Judith marqua une pause appuyée, et Kaye comprit qu’elle avait quelque chose d’important à lui dire.

— Vous m’aviez demandé des précisions à propos de l’activité des transposons dans mes hépatocytes infectés par SHEVA.

Kaye se raidit. Cette idée lui était venue à l’esprit deux jours après sa conversation avec Dicken. Elle avait consulté la littérature à ce sujet et s’était plongée dans une douzaine d’articles parus dans six publications différentes. Elle avait fouillé ses carnets de notes, où elle avait l’habitude de gribouiller ses spéculations les plus audacieuses.

Saul et elle faisaient partie des biologistes soupçonnant les transposons – les fragments d’ADN mobiles à l’intérieur du génome – d’être bien plus que de simples gènes égoïstes. Dans ses carnets de notes, Kaye avait rédigé une douzaine de pages où elle supputait qu’ils agissaient comme régulateurs du phénotype, qu’ils étaient altruistes plutôt qu’égoïstes ; dans certaines circonstances, ils pouvaient guider la transformation des protéines en tissu vivant. Altérer la façon dont les protéines créaient une plante ou un animal. Les rétrotransposons étaient fort semblables aux rétrovirus – d’où le lien génétique avec SHEVA.

Bref, peut-être étaient-ils les serviteurs de l’évolution.

— Kaye ?

— Un instant. Laissez-moi reprendre mon souffle.

— Excellente idée, Kaye Lang, ma chère, ma très chère ancienne élève. L’activité des transposons dans nos hépatocytes infectés par SHEVA est légèrement augmentée. Ils se mélangent sans effet apparent. Ce qui est déjà intéressant. Mais nous sommes allés plus loin que les hépatocytes. Nous avons fait des tests sur des cellules souches d’embryons pour le compte de la Brigade.

Les cellules souches peuvent évoluer pour devenir n’importe quel type de tissu, à la façon de celles d’un fœtus en début de croissance.

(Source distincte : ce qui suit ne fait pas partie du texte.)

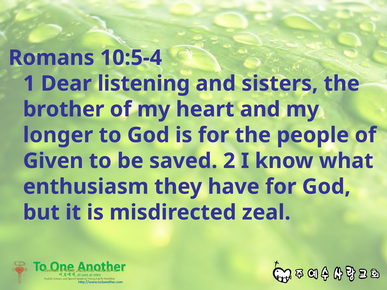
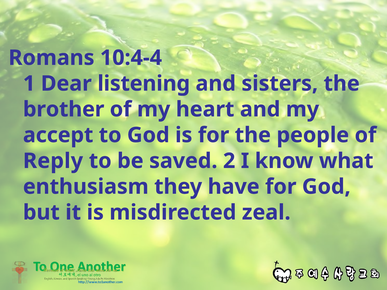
10:5-4: 10:5-4 -> 10:4-4
longer: longer -> accept
Given: Given -> Reply
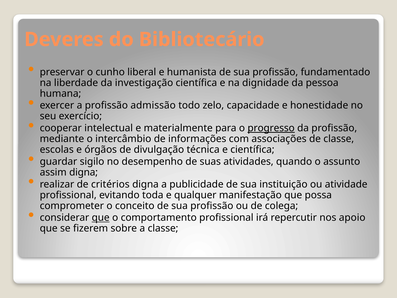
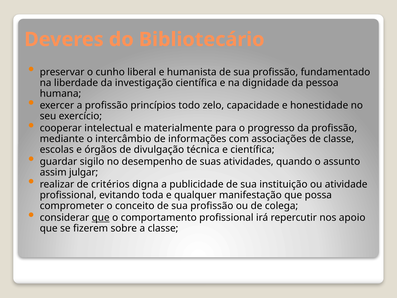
admissão: admissão -> princípios
progresso underline: present -> none
assim digna: digna -> julgar
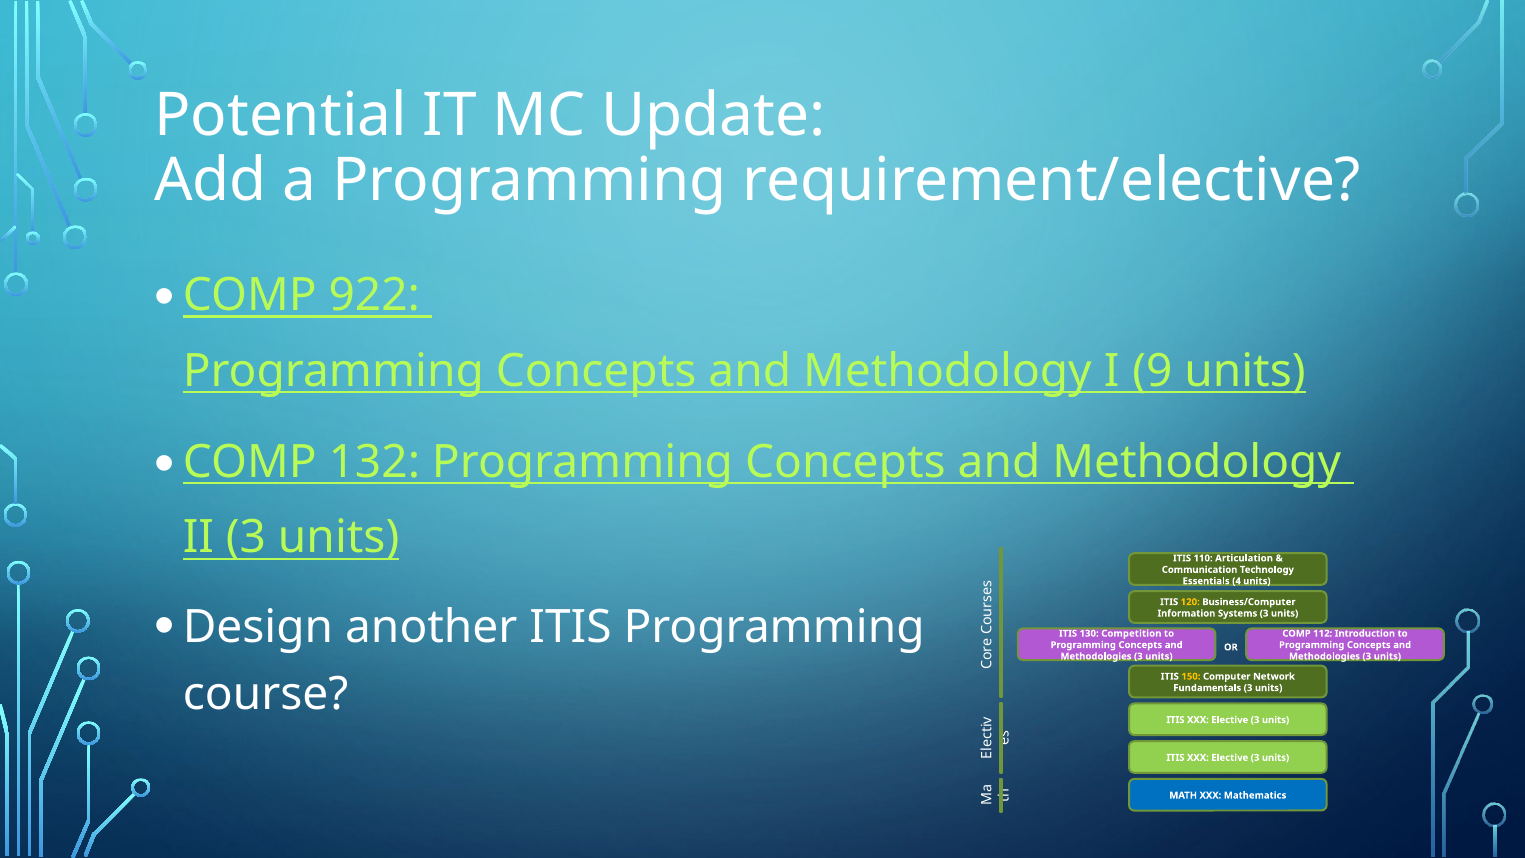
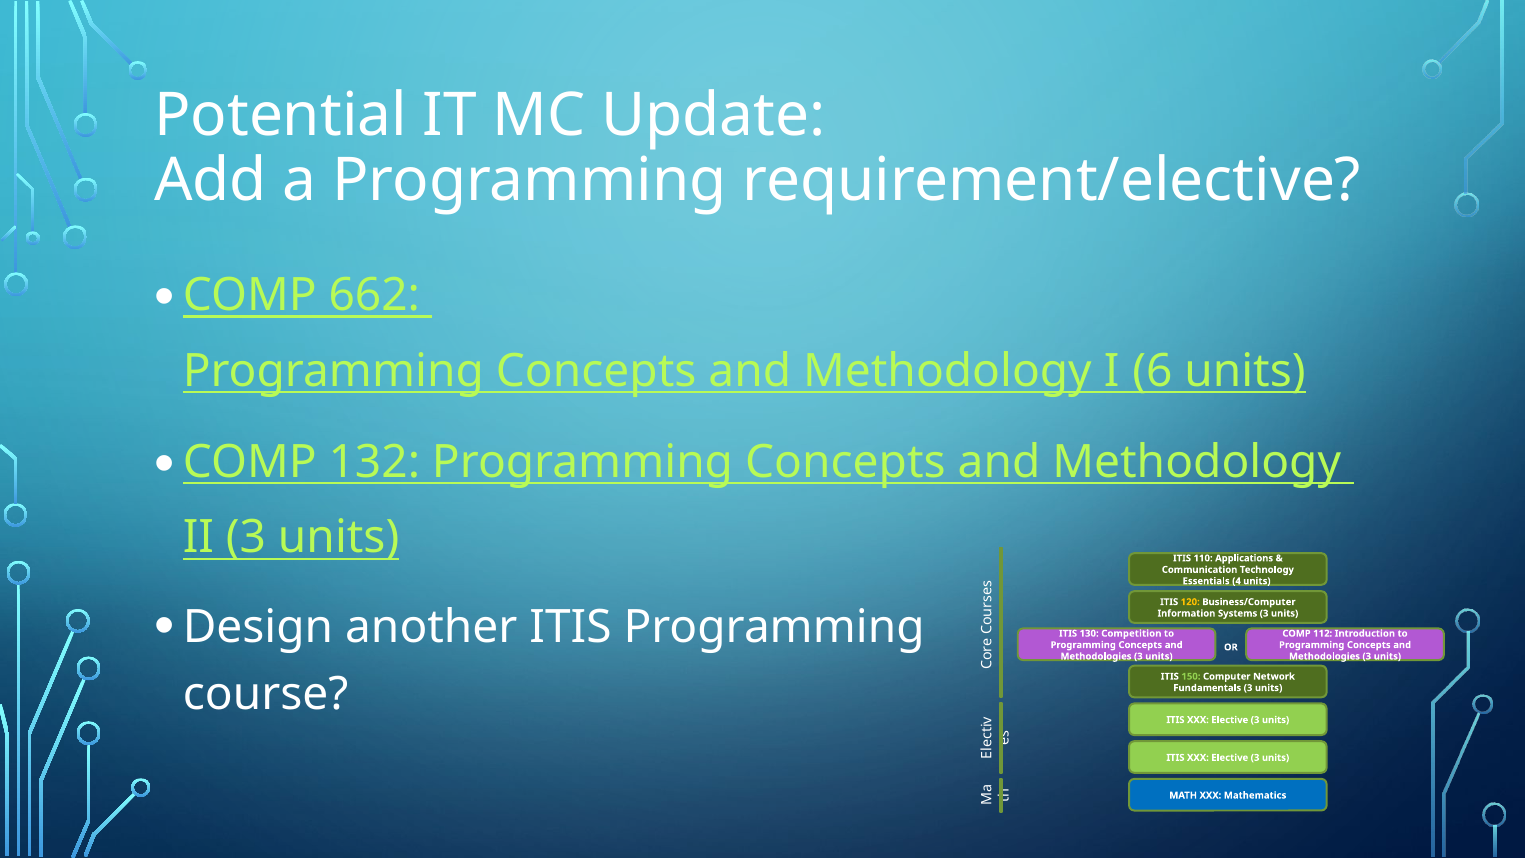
922: 922 -> 662
9: 9 -> 6
Articulation: Articulation -> Applications
150 colour: yellow -> light green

— En quelque sorte, nous les avons encouragées à se comporter comme des ovules humains fertilisés, poursuivit Kushner. Elles ne peuvent pas donner des fœtus, mais inutile d’en informer la FDA. Dans ces cellules souches, l’activité des transposons est extraordinaire. Après l’infection par SHEVA, ils se mettent à frétiller comme des poissons sur le gril. Ils sont actifs au bas mot sur vingt chromosomes. Si le processus était aléatoire, la cellule devrait mourir. Or elle survit. Elle est aussi saine qu’avant.

— Cette activité est-elle régulée ?

— Elle est déclenchée par quelque chose qui se trouve dans SHEVA. Quelque chose qui se trouve dans le LPC, à mon avis. La cellule réagit comme si elle était soumise à un stress extraordinaire.

— Qu’est-ce que cela peut signifier, Judith ?

— SHEVA a des desseins sur nous. Il veut altérer notre génome, peut-être de façon radicale.

— Pourquoi ?

Kaye eut un sourire d’anticipation. Elle était sûre que Judith allait percevoir la connexion.

— Ce genre d’activité n’a sûrement rien de bénin, Kaye.

Le sourire de Kaye s’effaça.

— Mais la cellule survit.

— Oui, dit Kushner. Mais pas les bébés, pour ce que nous en savons. Trop de changements, trop vite. Ça fait des années que j’attends que la Nature réagisse à nos conneries, qu’elle nous dise d’arrêter de proliférer comme des lapins et de surexploiter ses ressources, qu’elle nous force à la boucler et à mourir. Une apoptose de l’espèce. Et je pense que nous venons de recevoir l’ultime avertissement : un vrai tueur d’espèce.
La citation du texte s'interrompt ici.